Lady Luck (Colorado #3)

Picture night happened once but if he was not dragging their asses to restaurants, the women in his house could yammer and they did, sitting around the kitchen or on the deck furniture, Lexie sipping beer, her girls sucking back cocktails and, as with the pictures, they did it for hours. He tried to make a point by sitting in front of a game but not only Lexie but all of them would call out his name or come to the door to the deck, tell him a story, share a joke, tell him what one of them had just said. He didn’t have any desire to be in their hen huddle but he couldn’t say the four of them weren’t fucking funny, they were. Every last one. Including Honey. And the sound of their jabbering and laughter, he had to admit, was far from annoying.

Deep in the second week, Tuku’s framed pen and ink had been delivered. This night included him and Bessie holding the frame up in various places in the living room while Ella, Honey and Lexie studied it, fingers to faces, heads tipped to the side, uncertain and directing them to move it somewhere else. Walker tired of this about five seconds in, knowing exactly where he wanted it. Bessie tired of it ten seconds later and started throwing sass. She put up with about fifteen minutes more then announced, “Ya’ll got two seconds to make up your minds, you don’t, I carry this motherfucker to the deck and throw it over the side.”

At that point, Walker’s patience and politeness ran out, he took over and he had the frame mounted over the sofa opposite the fireplace within ten minutes. Bessie approved. Ella and Lexie shared grins. Honey declared she thought it looked better over the fireplace.

On his Thursdays off, when Lexie had to work, he was pressed into sightseeing duties. Hauling those bitches to the Colorado National Monument the first Thursday, Lexie telling them they simply could not return to Texas without seeing it. But when he took them, they liked the look of it and they did drag their asses out of the Cruiser to clatter on their platform heels to a location where he could take their picture with part of the Monument in the background. But then they clattered right back. No hiking trail for them, no closer look. Fuck, he wasn’t certain Honey could even spell “hiking trail”. Then, with uncanny senses, they located a sushi restaurant in Grand Junction like they could sniff the fucker out, dragged him there and then spent a whole fucking hour in Enstrom buying enough toffee and chocolate to supply most of Dallas.

His second Thursday, yesterday, was worse because he took them to Aspen. There was shopping in Aspen. This was not good, it was not fun and as hilarious as those bitches could be, he did not find anything about that day funny.

When he told Lexie about it in bed last night, she’d again laughed herself sick.

He had to say, he loved his wife’s laugh, he loved hearing it but at that time, Walker didn’t even crack a smile because he found not one second of his day funny.

He should have known considering Ella got a wild hair on the previous Sunday, announcing that she had to give them a wedding gift.

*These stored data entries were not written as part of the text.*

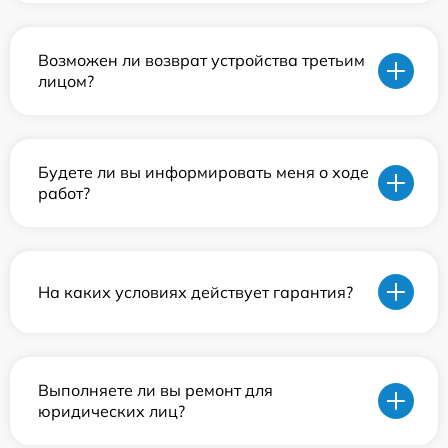
Возможен ли возврат устройства третьим
лицом?
Будете ли вы информировать меня о ходе
работ?
На каких условиях действует гарантия?
Выполняете ли вы ремонт для
юридических лиц?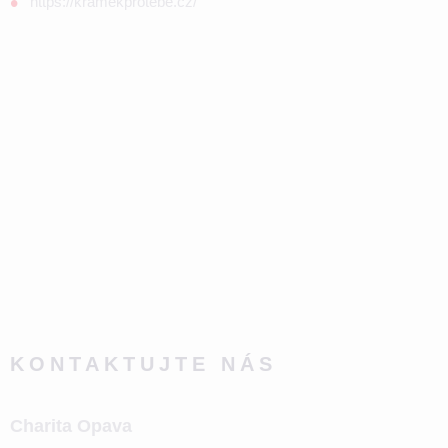
https://kramekprotebe.cz/
KONTAKTUJTE NÁS
Charita Opava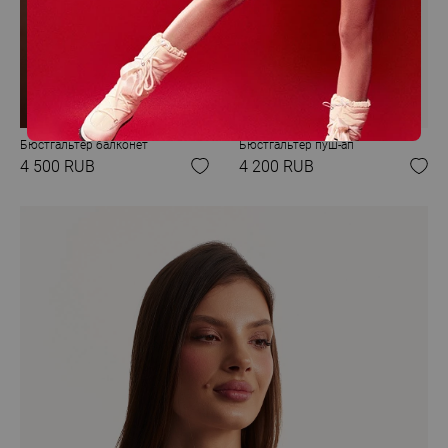
Бюстгальтер балконет
Бюстгальтер пуш-ап
4 500 RUB
4 200 RUB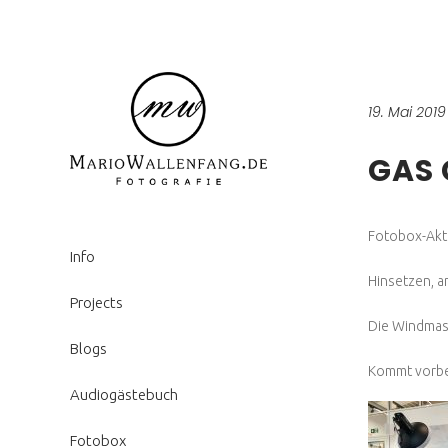
19. Mai 2019
GAS 
Fotobox-Akti
Info
Hinsetzen, a
Projects
Die Windmasc
Blogs
Kommt vorbe
Audiogästebuch
Fotobox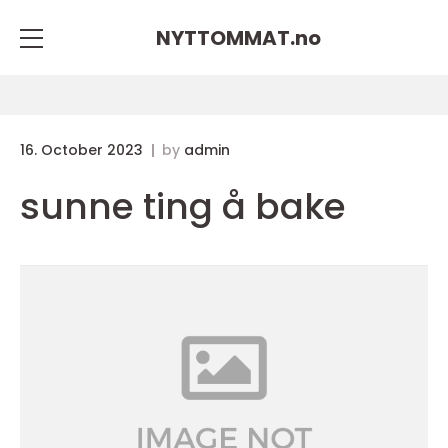
NYTTOMMAT.
no
16. October 2023
by
admin
sunne ting å bake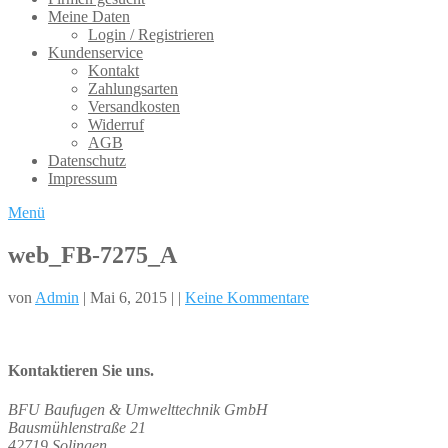
Meine Daten
Login / Registrieren
Kundenservice
Kontakt
Zahlungsarten
Versandkosten
Widerruf
AGB
Datenschutz
Impressum
Menü
web_FB-7275_A
von
Admin
| Mai 6, 2015 | |
Keine Kommentare
Kontaktieren Sie uns.
BFU Baufugen & Umwelttechnik GmbH
Bausmühlenstraße 21
42719 Solingen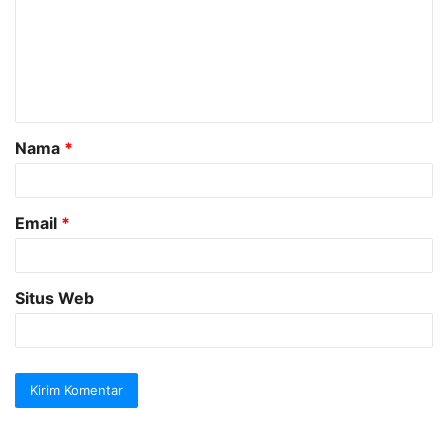
m
e
n
t
a
Nama
*
r
*
Email
*
Situs Web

He’d tried to refuse attendance at this event and all four of them had leaned on him. He couldn’t bear up, not under Lexie’s pleading so he’d caved and gone. He shouldn’t have. For some reason, Lex was in ecstasy (though she repeated over and over, “You shouldn’t. We couldn’t accept,” then she did) when Ella bought them a KitchenAid mixer. Again, the two remaining sisters went straight into one-upping their mother. This led to Bessie buying them two bags of kitchen shit, more than half of it he didn’t even know what the fuck it was and the half of it he did know what it was consisted mostly of bowls and spoons. He didn’t think a kitchen needed that many bowls and spoons but, regardless, now they had them. Then they dragged him from the mall into Carnal where Honey added what Lexie called a “crock” to their gray pottery collection as well as a trio of tall candlesticks Lexie arranged on the hearth. He got it when the crock was set on the kitchen counter and filled with her spoons.

It all looked good.

He still didn’t have to be there during their purchases.

Even though most of this was a pain in his ass, some of it a serious pain in his ass, he’d be lying if he said on a certain level he didn’t enjoy it. And that level was partly about watching his wife with her family, knowing she was happy, watching her spend time with people she loved. But it was also about getting it, why she was loyal to them, why she cared so much about them. Never in his life had he experienced family like that and it took some time but even from the first they accepted him then they softened towards him then they sucked him in. They were why Lexie was who she was, open, affectionate, touchy, honest, funny and, the longer he was with them, the more of that they treated him to.

And he liked it.

But he also liked that they trailed him and his wife downstairs to the Viper that morning when he was on his way to work in order to give him hugs. Then they wandered to the end of the garage to wave him sleepily away because in an hour they were going to climb into their rental truck and haul their asses home.

And he liked it because he wanted his wife back, selfish but he didn’t give a fuck.

And he also wanted unlimited and unencumbered access to his wife’s body back.

The stairs led directly to their room, no door. And seeing as this was the case, Lexie wasn’t comfortable having sex in their bedroom, telling him she was worried they’d hear. This limited them to the shower which meant that Ty decreed she’d have two, every day, just like him.